## [Work instruction]
Pull every "floor" line out of the data below.
[Start of section]
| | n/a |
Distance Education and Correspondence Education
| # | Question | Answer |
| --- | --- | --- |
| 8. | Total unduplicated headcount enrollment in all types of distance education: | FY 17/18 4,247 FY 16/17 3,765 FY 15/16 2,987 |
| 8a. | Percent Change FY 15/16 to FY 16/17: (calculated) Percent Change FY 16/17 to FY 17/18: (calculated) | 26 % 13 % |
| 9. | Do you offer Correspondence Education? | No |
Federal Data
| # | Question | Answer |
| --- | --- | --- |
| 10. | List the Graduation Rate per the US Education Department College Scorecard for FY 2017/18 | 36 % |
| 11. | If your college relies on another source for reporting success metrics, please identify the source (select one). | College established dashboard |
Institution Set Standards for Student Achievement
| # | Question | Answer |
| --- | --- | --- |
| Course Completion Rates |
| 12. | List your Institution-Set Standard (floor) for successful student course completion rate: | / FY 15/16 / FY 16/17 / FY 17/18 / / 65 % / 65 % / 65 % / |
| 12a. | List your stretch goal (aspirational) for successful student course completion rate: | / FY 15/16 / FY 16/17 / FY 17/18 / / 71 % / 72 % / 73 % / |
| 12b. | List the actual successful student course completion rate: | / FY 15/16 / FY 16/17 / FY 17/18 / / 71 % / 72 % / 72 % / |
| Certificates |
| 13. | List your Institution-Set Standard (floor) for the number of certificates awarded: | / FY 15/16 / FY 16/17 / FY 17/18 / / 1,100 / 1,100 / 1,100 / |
[End of section]
## [Task solution]
| 12. | List your Institution-Set Standard (floor) for successful student course completion rate: | / FY 15/16 / FY 16/17 / FY 17/18 / / 65 % / 65 % / 65 % / |
| 13. | List your Institution-Set Standard (floor) for the number of certificates awarded: | / FY 15/16 / FY 16/17 / FY 17/18 / / 1,100 / 1,100 / 1,100 / |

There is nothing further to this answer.